» **AÇÕES A REALIZAR**
1. Atualize o trecho da matéria sobre a reforma trabalhista que vai de "Também prejudicou o" a "rejeição na CAS.", trocando "suplente" por "substituto".
2. Na matéria sobre a reforma trabalhista, qual foi o placar da votação em que a Comissão de Assuntos Sociais rejeitou o relatório de Ricardo Ferraço?

» **TRECHO DO DOCUMENTO**
————

Um senador ausente e dois votos rebeldes da base governista explicam o clima de festa entre os senadores da oposição no Senado Federal na tarde de ontem, após o relatório da reforma trabalhista elaborado por Ricardo Ferraço (PSDB-ES) ter sido rejeitado pela Comissão de Assuntos Sociais (CAS), por 10 votos a 9. No lugar do relatório dele, o colegiado preferiu aceitar o voto em separado do senador Paulo Paim (PT-RS), que recomenda a rejeição total do projeto.
Até o momento, essa foi a primeira derrota da base governista no Senado em relação à proposta que pretende mudar mais de 100 pontos na Consolidação das Leis do Trabalho (CLT). Agora, o projeto segue para a Comissão de Constituição, Justiça e Cidadania (CCJ), onde deve ser votado na quarta-feira, 28. O parecer do relator da CCJ, Romero Jucá (PMDB-RR), líder do governo na Casa, será lido a partir das 9h de hoje.
Surpreso com o resultado da CAS, Jucá confessou que esperava aprovação por 11 a 9. Os votos que viraram o jogo foram dos senadores Hélio José (PMDB-DF) e Eduardo Amorim (PSDB-SE), que, apesar de serem de partidos da base aliada, disseram não à reforma. O voto do tucano é preocupante porque abala o discurso de que o partido “pode discordar quanto à permanência na base aliada, mas é a favor das reformas”, enquanto o do peemedebista é visto como “desvio dentro do esperado”.
Também prejudicou o governo a ausência do senador Sérgio Petecão (PSD-AC), que estava em seu estado natal e não conseguiu chegar a Brasília a tempo da votação. Ele foi substituído pelo suplente, Otto Alencar (PSD-BA), que já havia se posicionado contra a proposta na comissão anterior, de Assuntos Econômicos (CAE), e reforçou a rejeição na CAS.

————

[Parâmetros intrínsecos da câmera e dados de pose]

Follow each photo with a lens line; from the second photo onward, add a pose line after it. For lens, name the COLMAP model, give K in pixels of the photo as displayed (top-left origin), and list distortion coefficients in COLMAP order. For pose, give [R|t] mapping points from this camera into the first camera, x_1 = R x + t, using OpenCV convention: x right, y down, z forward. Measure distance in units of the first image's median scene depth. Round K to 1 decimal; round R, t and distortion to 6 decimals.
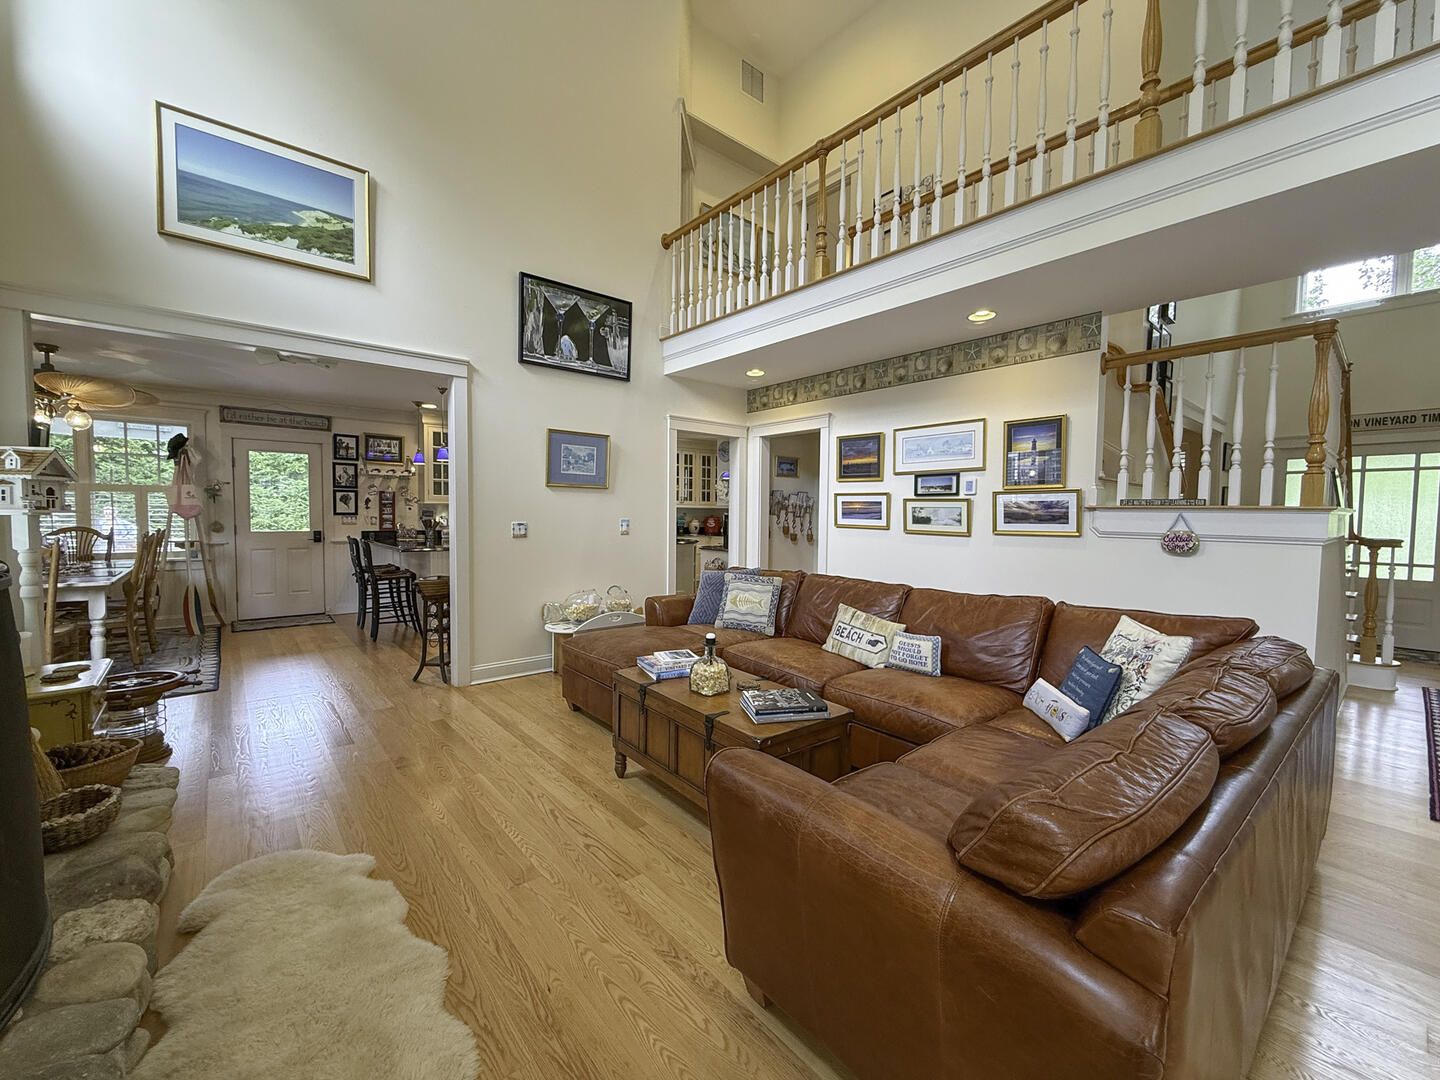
lens RADIAL K [[586.7, 0, 717.0], [0, 586.7, 539.1], [0, 0, 1]] dist [0.002590, -0.000239]
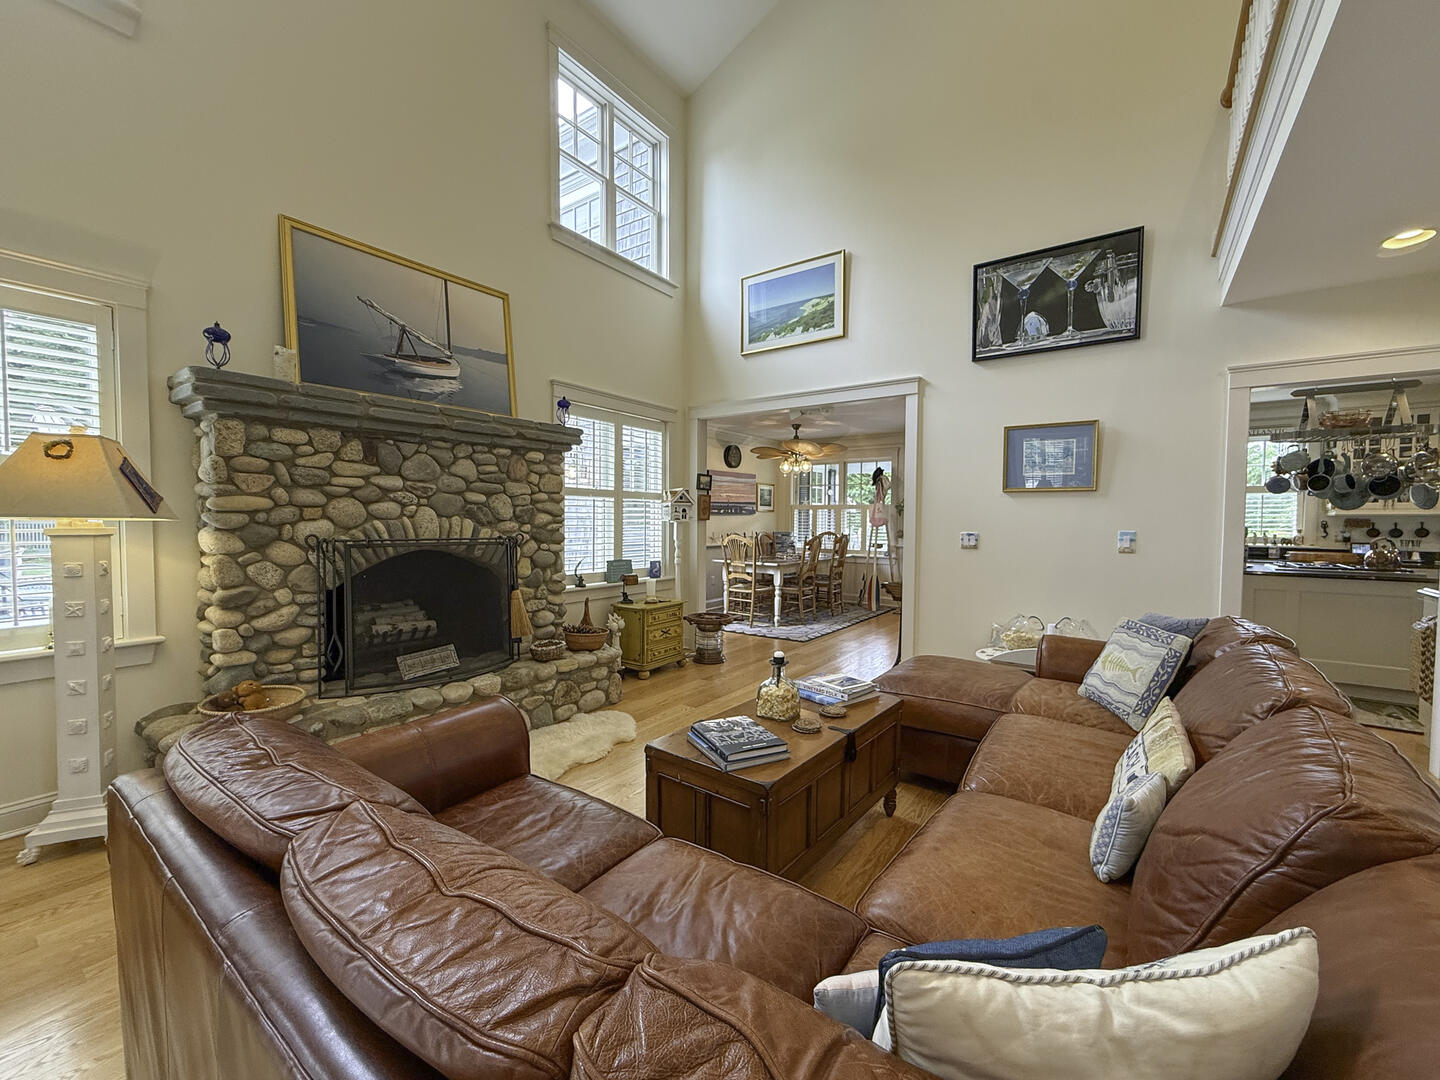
lens RADIAL K [[582.1, 0, 716.4], [0, 582.1, 539.7], [0, 0, 1]] dist [0.001769, -0.000160]
pose [[0.246946, 0.027371, -0.968643, 0.442142], [-0.048868, 0.998681, 0.015762, -0.011121], [0.967796, 0.043444, 0.247958, 0.360173]]
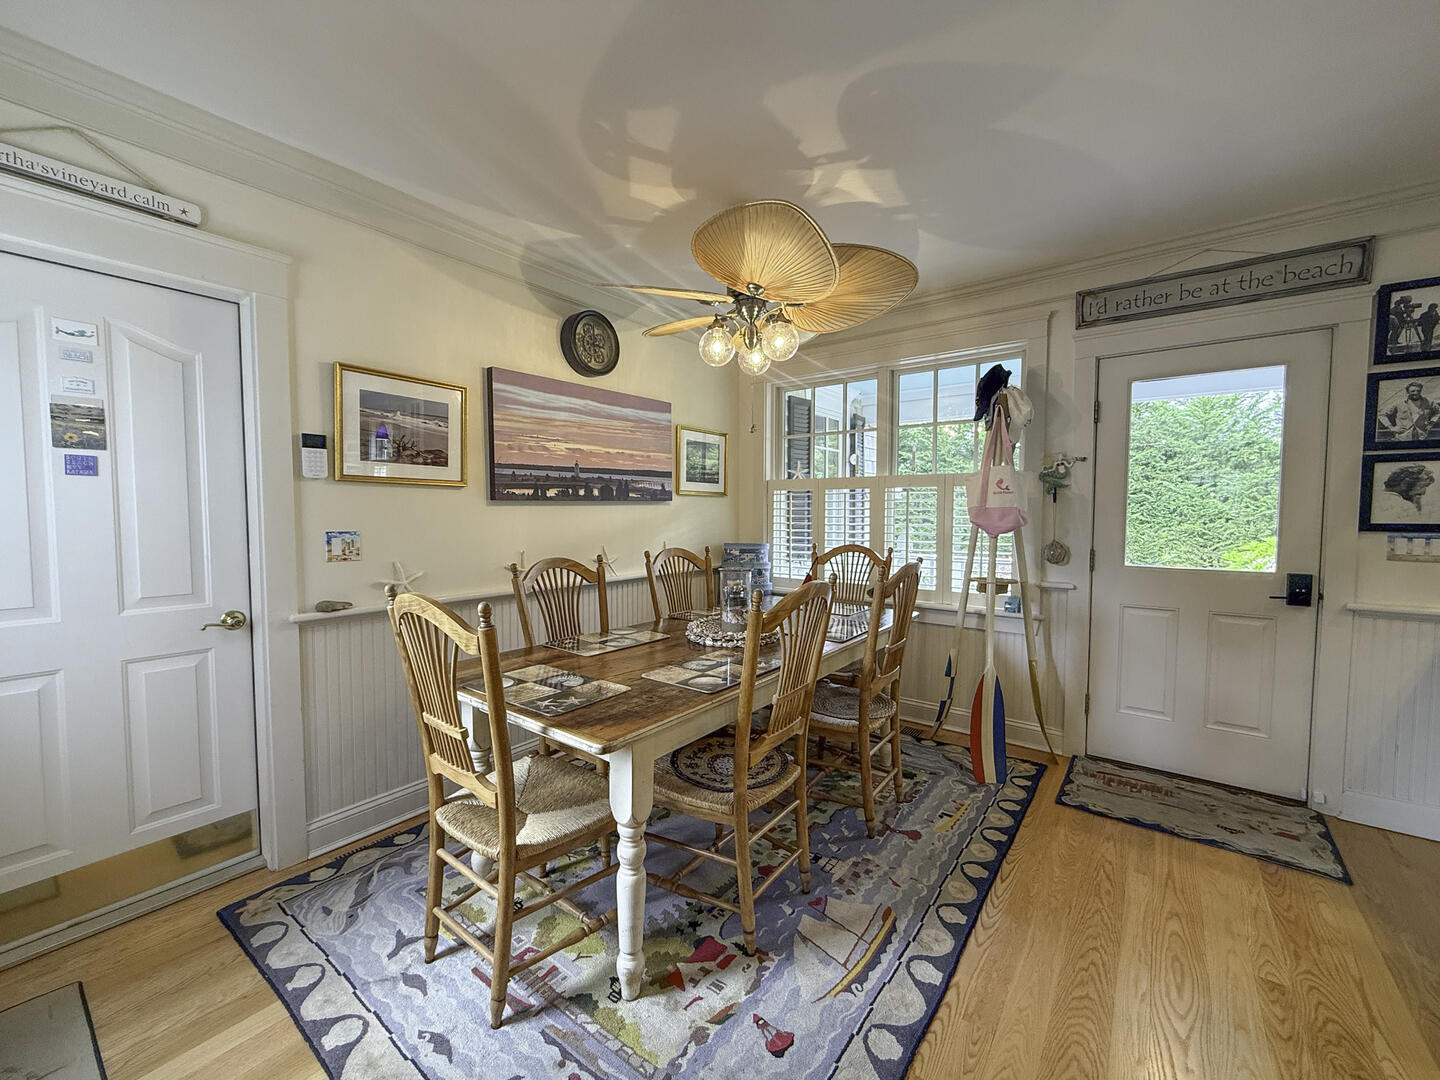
lens RADIAL K [[582.1, 0, 716.4], [0, 582.1, 539.7], [0, 0, 1]] dist [0.001769, -0.000160]
pose [[0.215928, 0.038099, -0.975666, -0.604417], [-0.042296, 0.998665, 0.029636, -0.045176], [0.975493, 0.034868, 0.217252, 0.844037]]
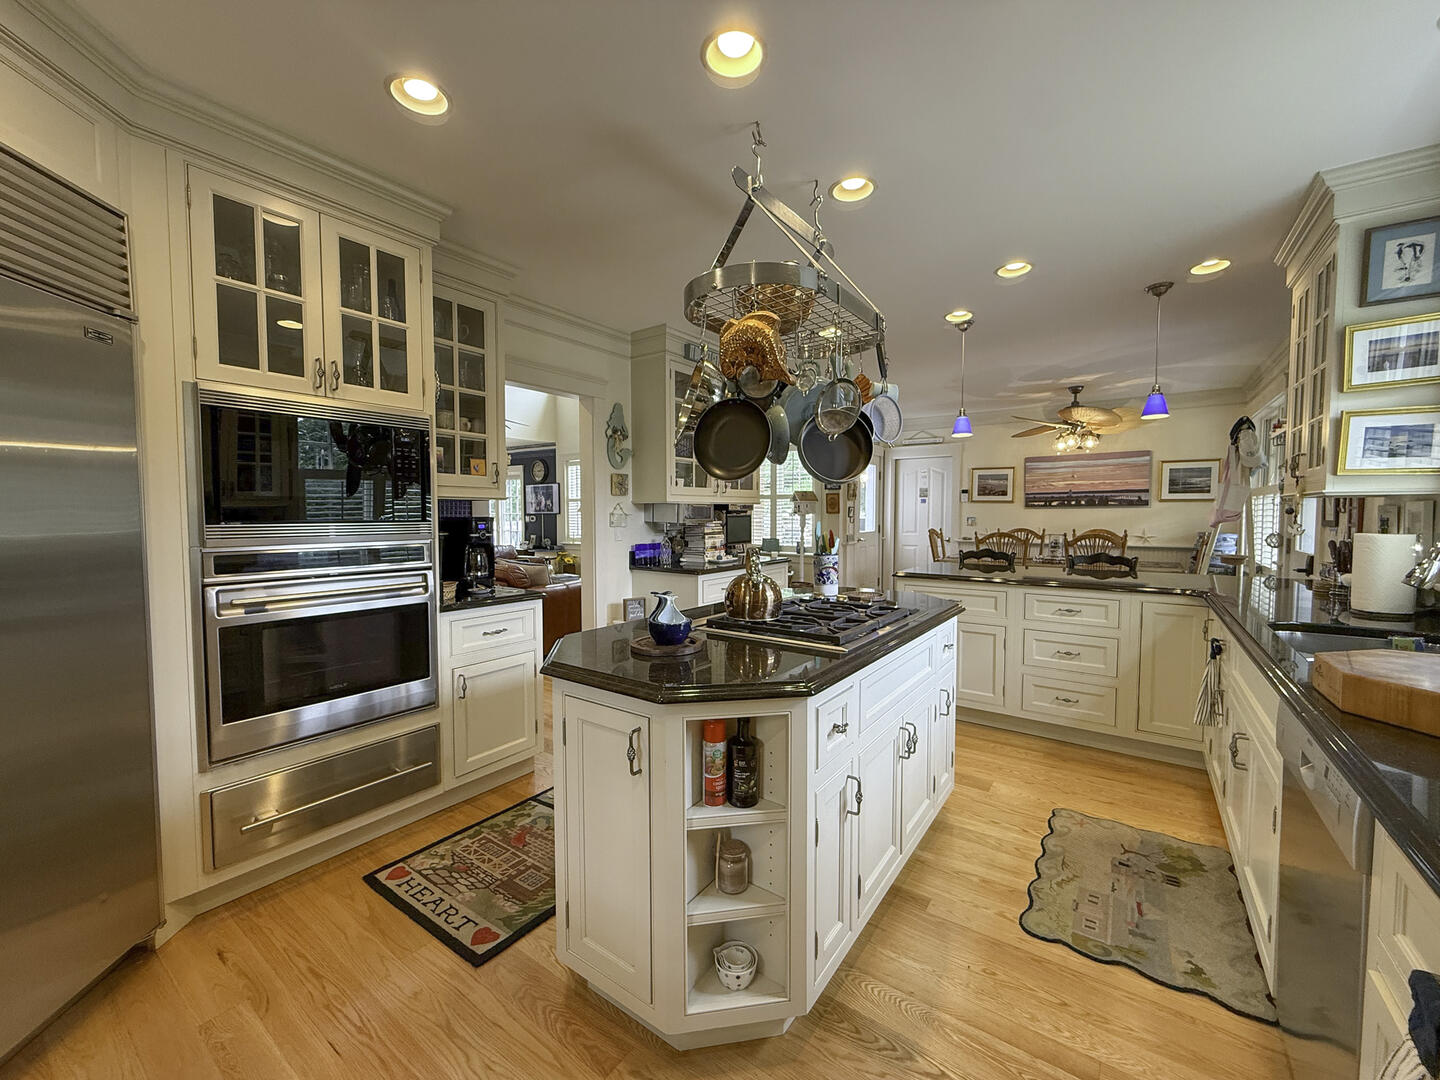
lens RADIAL K [[582.1, 0, 716.4], [0, 582.1, 539.7], [0, 0, 1]] dist [0.001769, -0.000160]
pose [[-0.969367, 0.001012, -0.245613, -0.054724], [-0.021581, 0.995773, 0.089278, -0.091163], [0.244665, 0.091844, -0.965248, 2.029031]]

————

» **RESPOSTAS POR ITEM**
1.
Também prejudicou o governo a ausência do senador Sérgio Petecão (PSD-AC), que estava em seu estado natal e não conseguiu chegar a Brasília a tempo da votação. Ele foi substituído pelo substituto, Otto Alencar (PSD-BA), que já havia se posicionado contra a proposta na comissão anterior, de Assuntos Econômicos (CAE), e reforçou a rejeição na CAS.

2. O relatório foi rejeitado por 10 votos a 9.